Unlike in most developed countries, then, in which the natural environment provides only the backdrop for the people’s doings, the trees, valleys, rivers, and wildlife in Canada are the true stars of the Canadian show; Canadians themselves fade into the background. To be sure, Canadians are for the most part friendly, peaceful, safe, free, diverse, efficient, and relatively affluent. Canada is a hybrid society: individualistic without being anarchic and socialistic without being oppressive, and so Canadians enjoy a relatively high standard of living. But the cost of how these benefits are produced becomes apparent if we take the long view. In particular, we should keep in mind Oswald Spengler’s theory of how civilizations rise on the power of the ideals that first inspire a people, but then languish as the population becomes disillusioned. In Europe and the former North American colonies, this decline is reflected in the transition from the modern to the postmodern period.
Canadians are currently lounging in the dire peace that comes from lethargy as the modern Western civilization as a whole wanes, as postmodern liberals surrender to the fate of modernity. They have the narrow-mindedness of a body that’s shutting down in reaction to lethal forces. Their ossified infrastructures run on autopilot as Canadians defer to the technocrats to maintain social stability at all costs. Again, Europe and the US have compensatory strategies to delay the inevitable and to distract the masses from appreciating the meaninglessness of their lives, but Canadians aren’t so lucky. The bankruptcy of modern myths and ideals is on display in liberal Canada and Canadians lack even a curtain to cover their shame as the modern show winds down on their stage. If it can bear the pitiful spectacle, the world can watch liberal Canadians acting out their roles as modern, civilized, rational and free citizens. But the performance is absurdly hollow and the viewer can’t help but fidget in her seat, waiting for some plot to transpire, for some character growth or action sequence or powerful dialogue or even just for the peanut vender to hurry down the aisle so the spectator has some amusement to pass her time.

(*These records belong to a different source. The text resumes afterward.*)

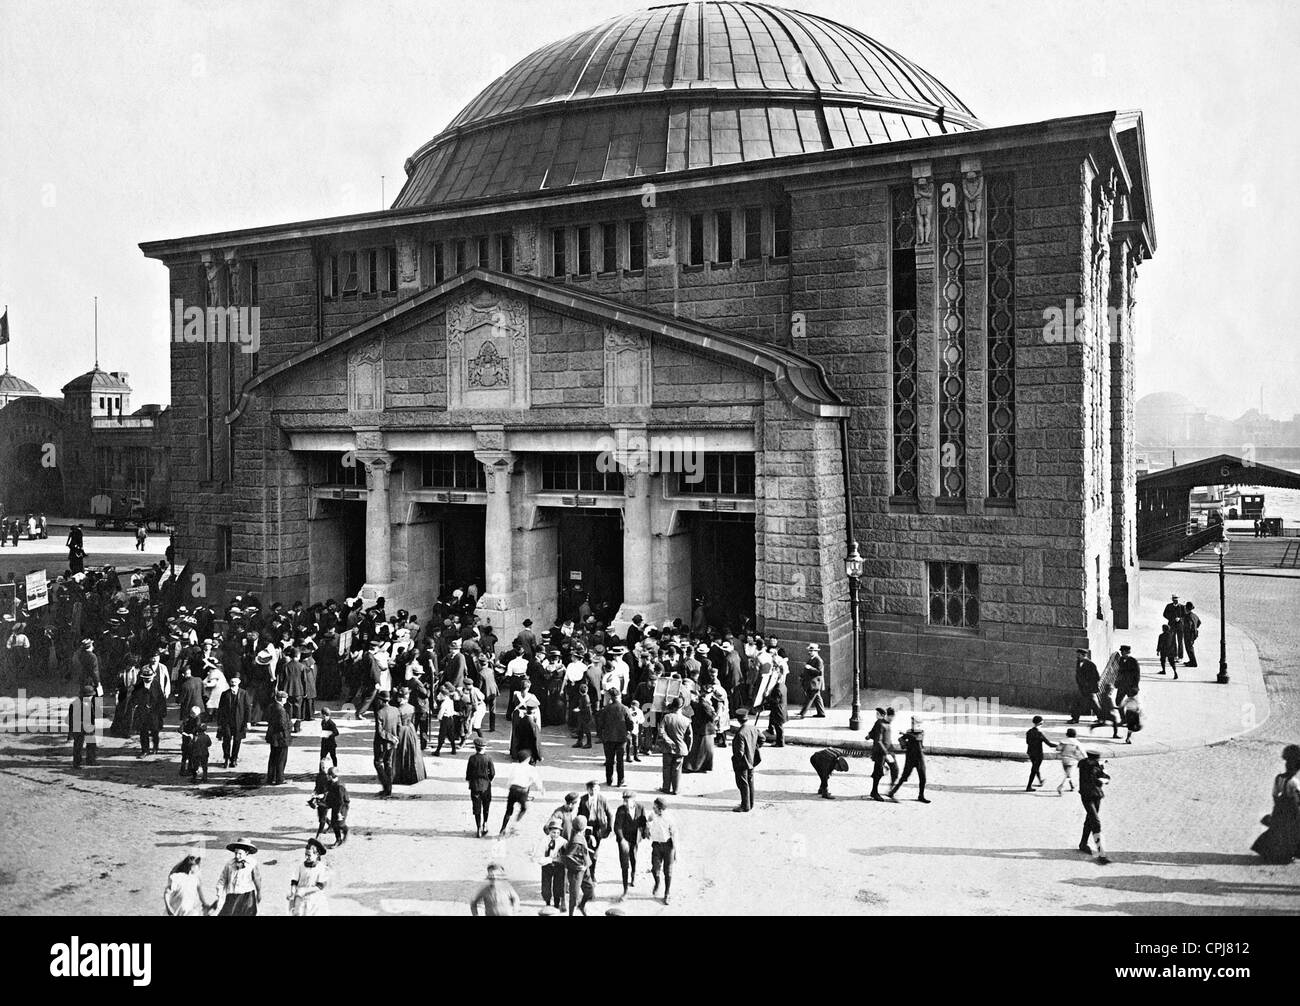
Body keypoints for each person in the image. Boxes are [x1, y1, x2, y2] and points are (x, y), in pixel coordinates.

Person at [1251, 744, 1300, 864]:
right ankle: (1287, 855)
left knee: (1277, 830)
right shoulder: (1294, 782)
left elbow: (1274, 793)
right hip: (1291, 810)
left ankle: (1271, 852)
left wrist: (1278, 805)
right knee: (1291, 833)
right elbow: (1297, 798)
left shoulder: (1279, 778)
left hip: (1279, 808)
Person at [613, 789, 648, 897]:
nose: (625, 803)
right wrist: (622, 840)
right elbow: (617, 827)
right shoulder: (621, 810)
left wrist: (645, 832)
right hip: (624, 839)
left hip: (635, 839)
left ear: (633, 800)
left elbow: (643, 822)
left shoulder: (640, 807)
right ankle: (625, 888)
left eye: (627, 800)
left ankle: (633, 875)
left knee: (634, 858)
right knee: (624, 863)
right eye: (624, 800)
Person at [1077, 751, 1111, 864]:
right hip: (1089, 796)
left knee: (1090, 820)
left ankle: (1083, 843)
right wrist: (1103, 773)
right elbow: (1102, 778)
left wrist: (1103, 772)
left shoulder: (1087, 765)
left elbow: (1105, 777)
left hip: (1096, 795)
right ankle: (1101, 854)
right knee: (1096, 822)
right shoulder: (1089, 767)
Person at [215, 838, 264, 915]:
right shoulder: (229, 864)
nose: (237, 856)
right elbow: (222, 879)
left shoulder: (252, 863)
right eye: (236, 853)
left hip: (247, 895)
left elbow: (257, 878)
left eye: (240, 854)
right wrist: (219, 892)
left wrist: (259, 892)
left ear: (246, 852)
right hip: (232, 895)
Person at [500, 752, 545, 835]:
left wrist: (508, 787)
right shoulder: (531, 769)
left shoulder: (515, 767)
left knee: (509, 810)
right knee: (524, 808)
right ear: (528, 759)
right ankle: (514, 824)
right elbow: (537, 780)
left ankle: (503, 828)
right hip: (522, 791)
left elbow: (510, 778)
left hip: (513, 789)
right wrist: (541, 789)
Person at [561, 815, 598, 916]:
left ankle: (581, 906)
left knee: (590, 890)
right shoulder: (576, 841)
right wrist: (578, 866)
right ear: (583, 827)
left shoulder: (578, 834)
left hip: (584, 869)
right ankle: (571, 914)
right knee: (574, 896)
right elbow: (567, 857)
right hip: (576, 872)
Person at [595, 689, 633, 786]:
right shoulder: (625, 708)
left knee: (609, 760)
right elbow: (630, 724)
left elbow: (600, 724)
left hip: (608, 738)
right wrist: (627, 730)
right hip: (621, 738)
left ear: (610, 697)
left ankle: (609, 780)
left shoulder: (606, 709)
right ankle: (620, 781)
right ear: (619, 696)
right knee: (620, 761)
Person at [578, 780, 613, 882]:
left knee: (594, 853)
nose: (594, 791)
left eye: (596, 789)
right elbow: (579, 814)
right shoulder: (583, 799)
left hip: (598, 828)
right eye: (592, 789)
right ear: (588, 789)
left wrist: (608, 829)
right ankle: (585, 874)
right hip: (586, 828)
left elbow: (610, 814)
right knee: (585, 851)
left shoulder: (603, 800)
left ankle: (592, 874)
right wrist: (579, 828)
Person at [217, 672, 252, 768]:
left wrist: (248, 721)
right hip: (227, 722)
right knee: (226, 740)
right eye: (232, 682)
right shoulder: (225, 694)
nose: (233, 683)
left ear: (239, 682)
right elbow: (220, 709)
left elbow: (248, 709)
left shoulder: (244, 693)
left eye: (235, 682)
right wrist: (219, 723)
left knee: (237, 741)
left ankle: (234, 759)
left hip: (239, 722)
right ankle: (226, 758)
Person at [658, 696, 692, 796]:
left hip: (667, 747)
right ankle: (676, 789)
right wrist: (688, 748)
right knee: (677, 769)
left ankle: (666, 788)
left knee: (666, 767)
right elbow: (690, 737)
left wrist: (668, 740)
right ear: (681, 707)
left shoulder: (667, 717)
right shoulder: (687, 720)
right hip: (681, 747)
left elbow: (661, 731)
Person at [647, 796, 678, 906]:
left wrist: (675, 852)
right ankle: (657, 882)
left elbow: (674, 835)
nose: (653, 809)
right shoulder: (653, 814)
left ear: (660, 809)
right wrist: (647, 826)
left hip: (668, 846)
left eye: (655, 807)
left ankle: (667, 893)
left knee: (668, 872)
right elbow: (648, 819)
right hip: (656, 845)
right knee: (655, 869)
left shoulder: (669, 819)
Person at [891, 716, 930, 802]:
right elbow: (900, 739)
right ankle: (892, 792)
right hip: (910, 758)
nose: (912, 724)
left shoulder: (921, 732)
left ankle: (921, 796)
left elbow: (916, 738)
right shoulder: (909, 732)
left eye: (914, 723)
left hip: (919, 758)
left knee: (923, 778)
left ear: (918, 724)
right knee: (904, 777)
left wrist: (905, 735)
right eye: (912, 723)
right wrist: (904, 744)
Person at [288, 839, 331, 916]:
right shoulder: (301, 866)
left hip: (315, 900)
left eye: (309, 855)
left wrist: (305, 890)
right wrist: (292, 891)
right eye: (306, 854)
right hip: (300, 899)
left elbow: (320, 886)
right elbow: (294, 881)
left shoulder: (321, 868)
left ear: (316, 854)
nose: (306, 857)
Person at [393, 690, 427, 784]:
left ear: (400, 698)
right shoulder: (412, 707)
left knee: (401, 752)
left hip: (402, 730)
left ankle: (401, 775)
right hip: (410, 729)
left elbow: (397, 722)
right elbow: (413, 720)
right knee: (413, 751)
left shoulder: (398, 709)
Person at [731, 707, 761, 812]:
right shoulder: (753, 728)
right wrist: (754, 747)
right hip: (752, 760)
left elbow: (739, 753)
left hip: (743, 763)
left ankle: (745, 806)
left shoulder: (740, 734)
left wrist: (735, 760)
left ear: (738, 720)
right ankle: (750, 803)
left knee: (743, 784)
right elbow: (762, 738)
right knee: (750, 782)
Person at [533, 818, 567, 909]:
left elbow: (567, 855)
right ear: (549, 831)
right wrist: (551, 859)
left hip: (559, 867)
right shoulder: (544, 841)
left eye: (557, 833)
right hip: (547, 866)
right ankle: (547, 903)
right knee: (546, 886)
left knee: (558, 885)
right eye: (553, 832)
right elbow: (538, 858)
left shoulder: (563, 841)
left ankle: (556, 904)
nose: (555, 835)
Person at [465, 738, 495, 837]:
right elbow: (493, 773)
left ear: (475, 747)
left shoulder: (472, 758)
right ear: (484, 748)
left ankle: (478, 828)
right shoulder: (488, 758)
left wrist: (470, 780)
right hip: (486, 786)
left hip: (474, 786)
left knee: (476, 808)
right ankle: (485, 824)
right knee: (486, 806)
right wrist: (488, 779)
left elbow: (468, 773)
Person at [867, 707, 898, 801]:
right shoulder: (880, 724)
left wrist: (891, 751)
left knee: (895, 769)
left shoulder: (888, 724)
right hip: (880, 753)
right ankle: (874, 792)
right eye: (893, 717)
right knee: (878, 773)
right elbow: (878, 741)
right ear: (889, 716)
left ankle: (891, 791)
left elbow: (886, 738)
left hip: (888, 751)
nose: (894, 719)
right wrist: (886, 753)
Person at [373, 689, 400, 796]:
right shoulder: (396, 710)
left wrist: (391, 738)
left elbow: (380, 732)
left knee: (378, 763)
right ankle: (389, 788)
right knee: (388, 763)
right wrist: (395, 738)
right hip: (393, 743)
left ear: (382, 701)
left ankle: (386, 786)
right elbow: (399, 726)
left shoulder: (380, 713)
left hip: (381, 743)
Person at [265, 690, 292, 785]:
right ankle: (280, 779)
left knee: (273, 758)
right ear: (283, 699)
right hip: (281, 738)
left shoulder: (272, 706)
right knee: (281, 759)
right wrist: (290, 724)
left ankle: (271, 777)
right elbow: (282, 725)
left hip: (273, 737)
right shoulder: (281, 710)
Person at [1025, 715, 1056, 791]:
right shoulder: (1039, 734)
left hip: (1030, 753)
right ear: (1040, 723)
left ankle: (1040, 780)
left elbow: (1027, 742)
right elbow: (1050, 744)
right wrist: (1060, 746)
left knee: (1035, 767)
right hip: (1038, 754)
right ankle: (1029, 786)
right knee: (1034, 769)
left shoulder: (1029, 732)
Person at [798, 643, 827, 718]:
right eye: (809, 650)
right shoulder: (811, 659)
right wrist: (802, 676)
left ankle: (802, 713)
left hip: (815, 684)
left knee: (809, 698)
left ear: (816, 651)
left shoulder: (818, 660)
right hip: (812, 683)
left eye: (811, 651)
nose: (809, 652)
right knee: (817, 698)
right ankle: (821, 713)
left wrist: (810, 668)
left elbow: (819, 672)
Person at [323, 767, 350, 847]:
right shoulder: (331, 782)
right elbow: (327, 791)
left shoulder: (339, 786)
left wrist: (339, 813)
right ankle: (338, 840)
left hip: (342, 807)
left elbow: (341, 801)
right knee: (334, 824)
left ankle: (346, 830)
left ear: (331, 776)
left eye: (328, 775)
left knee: (340, 823)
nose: (327, 776)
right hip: (335, 804)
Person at [1056, 727, 1086, 795]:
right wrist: (1086, 758)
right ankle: (1061, 787)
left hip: (1064, 759)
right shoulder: (1077, 742)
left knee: (1068, 774)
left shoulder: (1063, 741)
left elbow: (1058, 748)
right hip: (1072, 760)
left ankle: (1072, 786)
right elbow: (1083, 752)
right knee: (1069, 774)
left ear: (1067, 734)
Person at [571, 681, 595, 748]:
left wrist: (579, 709)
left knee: (586, 730)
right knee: (580, 729)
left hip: (585, 716)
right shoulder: (584, 697)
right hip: (582, 715)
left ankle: (589, 743)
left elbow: (586, 708)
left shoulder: (585, 698)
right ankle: (579, 742)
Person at [1162, 594, 1185, 660]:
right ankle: (1175, 655)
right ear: (1172, 599)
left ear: (1178, 599)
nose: (1176, 600)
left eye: (1177, 599)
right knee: (1173, 641)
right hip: (1171, 626)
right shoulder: (1168, 606)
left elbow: (1184, 616)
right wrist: (1172, 618)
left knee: (1180, 641)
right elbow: (1165, 614)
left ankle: (1180, 657)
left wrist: (1180, 619)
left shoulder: (1182, 607)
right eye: (1174, 599)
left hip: (1180, 626)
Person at [1182, 600, 1200, 667]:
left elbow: (1189, 626)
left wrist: (1186, 629)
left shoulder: (1187, 616)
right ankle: (1191, 661)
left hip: (1188, 634)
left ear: (1187, 609)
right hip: (1194, 634)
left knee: (1189, 648)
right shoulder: (1194, 615)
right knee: (1190, 647)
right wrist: (1195, 627)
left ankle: (1193, 663)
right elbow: (1199, 622)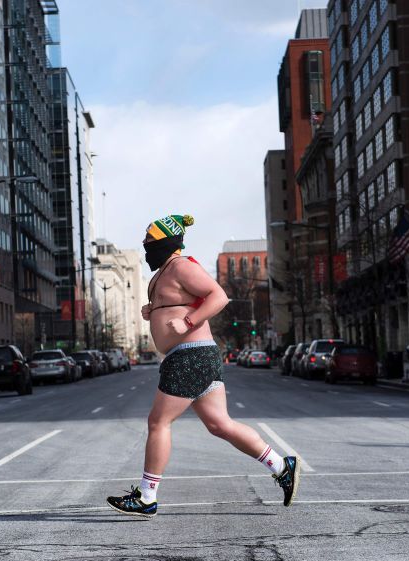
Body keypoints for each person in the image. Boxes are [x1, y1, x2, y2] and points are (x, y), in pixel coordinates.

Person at [106, 214, 300, 518]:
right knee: (219, 424)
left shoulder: (182, 266)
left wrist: (187, 321)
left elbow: (218, 296)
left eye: (150, 242)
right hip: (192, 355)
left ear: (166, 241)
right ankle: (281, 466)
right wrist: (153, 309)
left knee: (158, 422)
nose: (145, 247)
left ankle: (146, 497)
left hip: (190, 355)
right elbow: (178, 300)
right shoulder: (164, 272)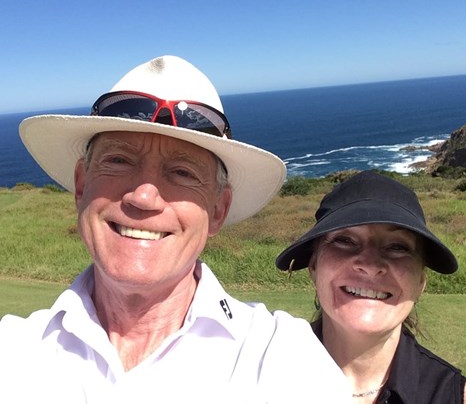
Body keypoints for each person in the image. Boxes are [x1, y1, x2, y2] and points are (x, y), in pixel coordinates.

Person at [0, 55, 351, 403]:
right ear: (81, 185)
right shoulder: (13, 352)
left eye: (183, 172)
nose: (144, 196)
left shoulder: (283, 359)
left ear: (218, 209)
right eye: (119, 160)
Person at [276, 170, 466, 404]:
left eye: (397, 247)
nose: (370, 265)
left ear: (420, 283)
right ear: (314, 267)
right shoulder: (253, 376)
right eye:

So while Americans would do well to appreciate the strengths of Canadian society, they can’t be expected to do so because Canadian anticulture wards off outsiders. However, boredom with Canada is actually a defense mechanism. Canadians sometimes say that the US is the canary in the coalmine, that what happens just south of the border is bound to catch up with Canada. But in some ways Canada’s the canary, which is to say that disenchantment with modern ideals may be more apparent there than elsewhere. Whereas Americans should be horrified by this, they indulge in boredom as though they were safe from the civilizational forces that have drained the life from Canadians, as though many Americans’ wallowing in premodern irrationalism were a viable strategy for surviving in the postmodern world that’s shaped by hyper-advanced science and technology. Neither Canadian automatism nor the American retreat to delusions seems like a promising lifestyle for denizens of the new world.